Dans le cadre du remplacement des lance-roquettes unitaires (LRU) vieillissants de l’armée de Terre, une initiative inattendue pourrait accélérer la montée en puissance française. L’entreprise Turgis & Gaillard développe Foudre, une solution souveraine développée en dehors du partenariat d’innovation officiel, selon les révélations du rapport parlementaire sur l’artillerie publié aujourd’hui par les députés Jean-Louis Thiériot et Matthieu Bloch.

Le programme Frappe longue portée terrestre (FLP-T), lancé en juillet 2023, doit permettre à la France de disposer à l’horizon 2030 de capacités de frappe au-delà de 150 km pour la profondeur divisionnaire, et, à terme, jusqu’à 500 voire 1 000 km pour la profondeur opérative. Deux consortiums industriels, Safran/MBDA et Thales/ArianeGroup, sont aujourd’hui engagés dans un partenariat d’innovation sous l’égide de la Direction générale de l’Armement (DGA), avec une sélection prévue en 2026.

Mais le rapport parlementaire révèle l’existence d’une troisième voie : Foudre, une solution complète – châssis, panier de roquettes, conduite de tir – développée par Turgis & Gaillard. L’entreprise assure que son système serait compatible à la fois avec les futures munitions souveraines en développement et avec des roquettes existantes, comme les Guided Pinaka indiennes (75 km de portée).
Un calendrier plus rapide pour éviter une rupture capacitaire
À l’inverse des grands programmes officiels, Turgis & Gaillard parie sur la vitesse d’exécution. Un premier tir de démonstration avec des munitions déjà disponibles pourrait avoir lieu prochainement, selon l’entreprise. L’objectif : offrir une solution temporaire dès 2027 pour éviter la rupture capacitaire redoutée par les parlementaires, à l’heure où les châssis des LRU actuellement en service atteindront leur obsolescence.
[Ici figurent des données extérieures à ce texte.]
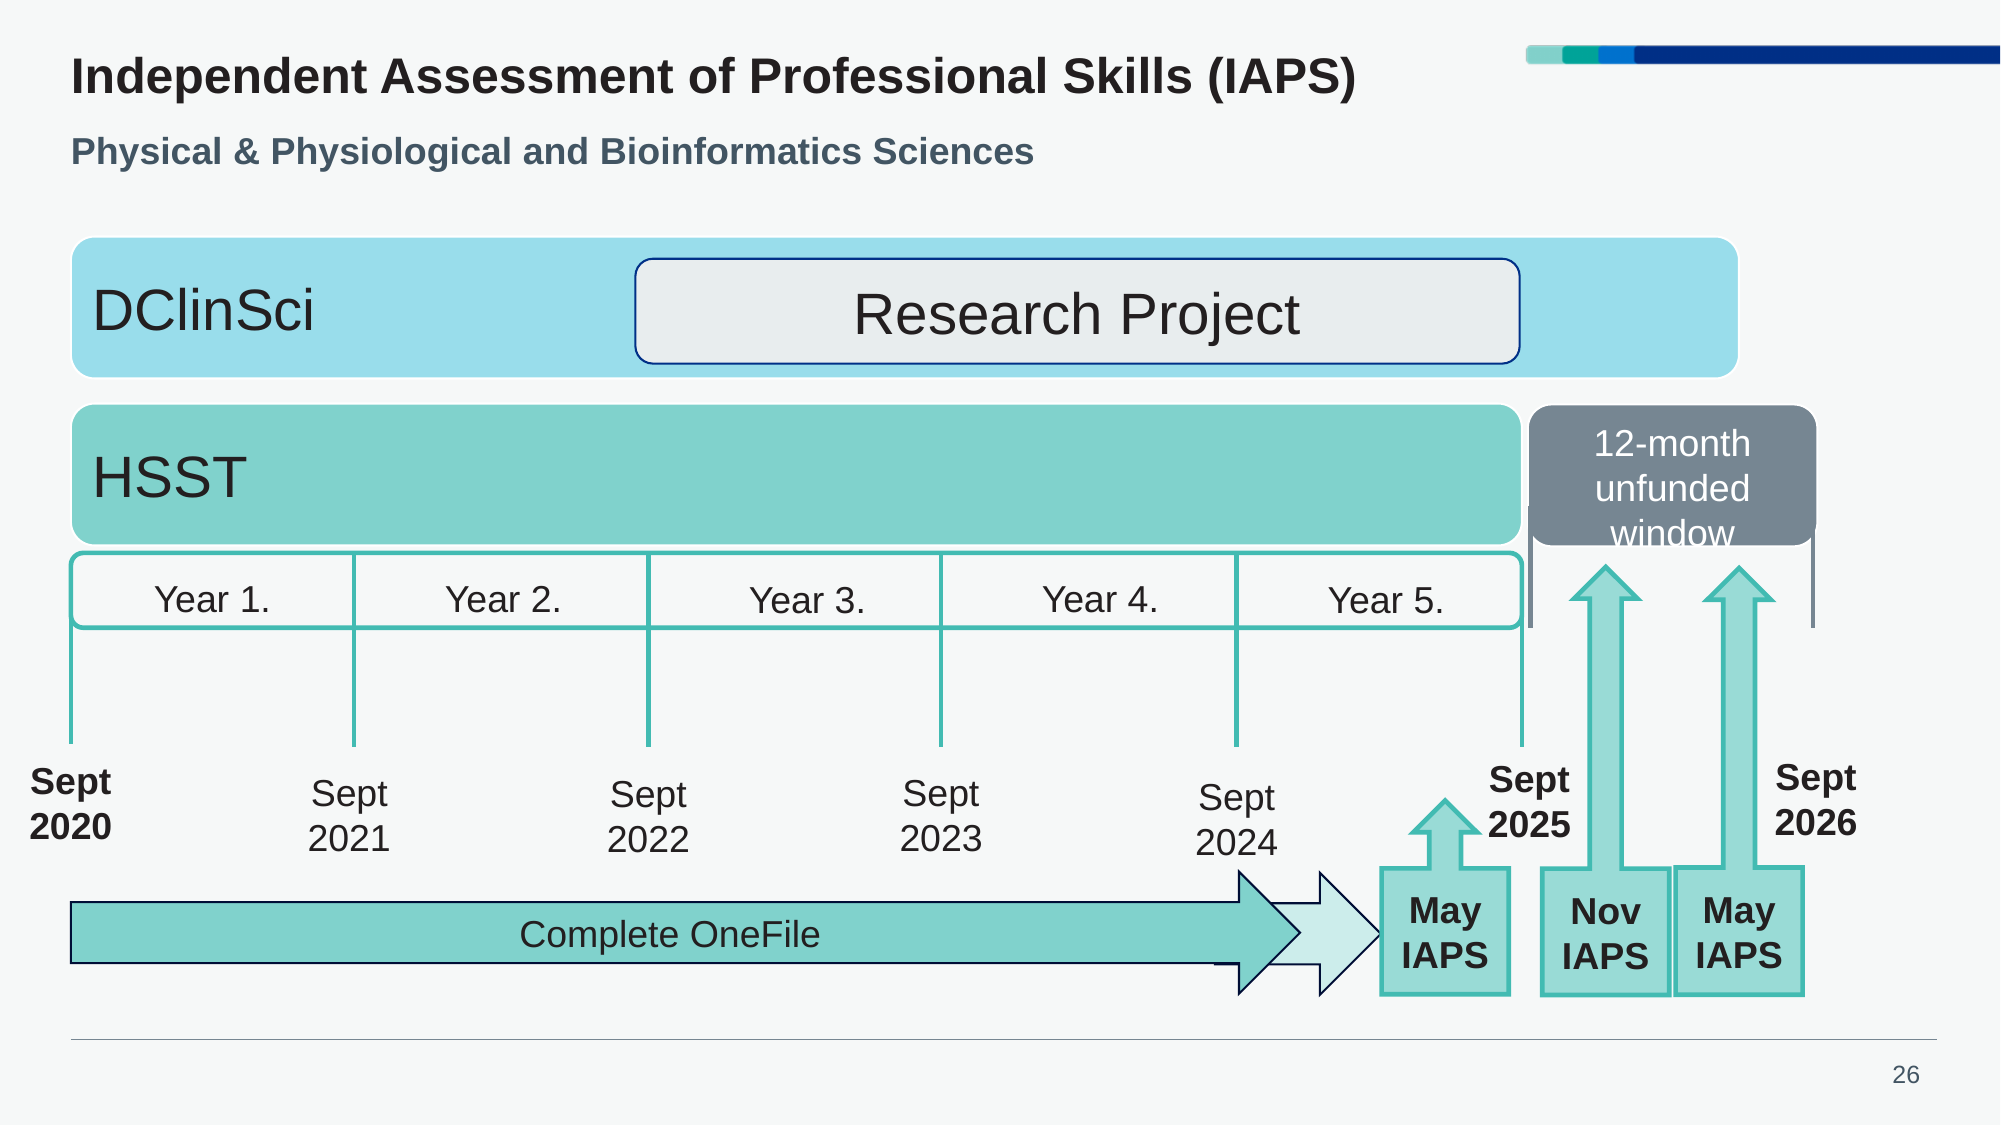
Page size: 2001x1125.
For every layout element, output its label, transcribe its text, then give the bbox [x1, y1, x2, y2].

text_box Sept 2020 [7, 749, 135, 856]
text_box Sept 2022 [584, 762, 712, 869]
text_box Year 4. [967, 566, 1234, 610]
text_box May IAPS [1675, 567, 1803, 995]
text_box Year 2. [370, 566, 637, 610]
text_box Sept 2024 [1173, 765, 1301, 872]
text_box May IAPS [1381, 800, 1509, 995]
text_box Sept 2021 [285, 761, 413, 868]
text_box Sept 2023 [877, 761, 1005, 868]
text_box Year 5. [1252, 568, 1519, 611]
text_box 12-month unfunded window [1527, 404, 1818, 547]
text_box Nov IAPS [1542, 566, 1670, 995]
text_box Year 3. [674, 568, 939, 611]
text_box Sept 2025 [1465, 747, 1589, 854]
text_box Year 1. [79, 566, 346, 610]
text_box HSST [70, 403, 1522, 546]
text_box [1269, 872, 1381, 995]
title Independent Assessment of Professional Skills (IAPS) [70, 50, 1942, 121]
text_box Sept 2026 [1756, 745, 1880, 852]
text_box Research Project [635, 258, 1520, 364]
text_box Complete OneFile [70, 871, 1301, 994]
text_box DClinSci [70, 236, 1739, 379]
list Physical & Physiological and Bioinformatics Sciences [70, 125, 1878, 221]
Or, la cible fixée par la DGA – 300 roquettes souveraines livrées en 2030, puis 50 à 100 roquettes produites chaque année – apparaît déjà sous-dimensionnée à l’aune des besoins d’un conflit de haute intensité. À titre de comparaison, l’Ukraine consommerait aujourd’hui près de 500 roquettes longues-portées par an sur son front.
Trois solutions françaises pour restaurer la capacité de frappe en profondeur
Le rapport signé des députés souligne l’importance stratégique de disposer d’une solution nationale, capable d’opérer en environnement électromagnétiquement contesté (« GNSS denied »), aérotransportable en A400M, et interopérable avec des munitions diverses, françaises comme étrangères.
En proposant un système immédiatement adaptable et compatible avec des munitions existantes, Turgis & Gaillard entend se positionner non en concurrent direct, mais en complément agile aux grands industriels. Dans un contexte de réarmement mondial accéléré, où la rapidité d’exécution, la capacité d’innovation et la résilience industrielle deviennent des critères aussi stratégiques que la performance technique, cette approche pourrait bien séduire les autorités.
Un dynamisme industriel confirmé par le programme Aarok
Cette vitalité industrielle n’est pas un coup d’éclat isolé. Lors du Salon du Bourget 2023, Turgis & Gaillard avait déjà marqué les esprits en dévoilant l’Aarok, premier drone MALE (Moyenne Altitude Longue Endurance) intégralement développé en France. Imposant par sa taille (22 mètres d’envergure) et conçu pour des missions variées – ISR, appui-feu, relais de communications, voire suppression des défenses aériennes ennemies –, l’Aarok illustre la capacité du groupe à mener à bien des projets complexes en mobilisant ses ressources internes et un tissu industriel français dense. Développé en un temps record de trois ans, et pensé pour être robuste, rustique et modulaire, l’Aarok traduit le même esprit que Foudre : une volonté d’apporter rapidement des capacités souveraines à coût maîtrisé. Deux projets, deux réponses à une même exigence stratégique formulée par le ministère des Armées : produire plus vite, produire français, et regagner de l’autonomie industrielle.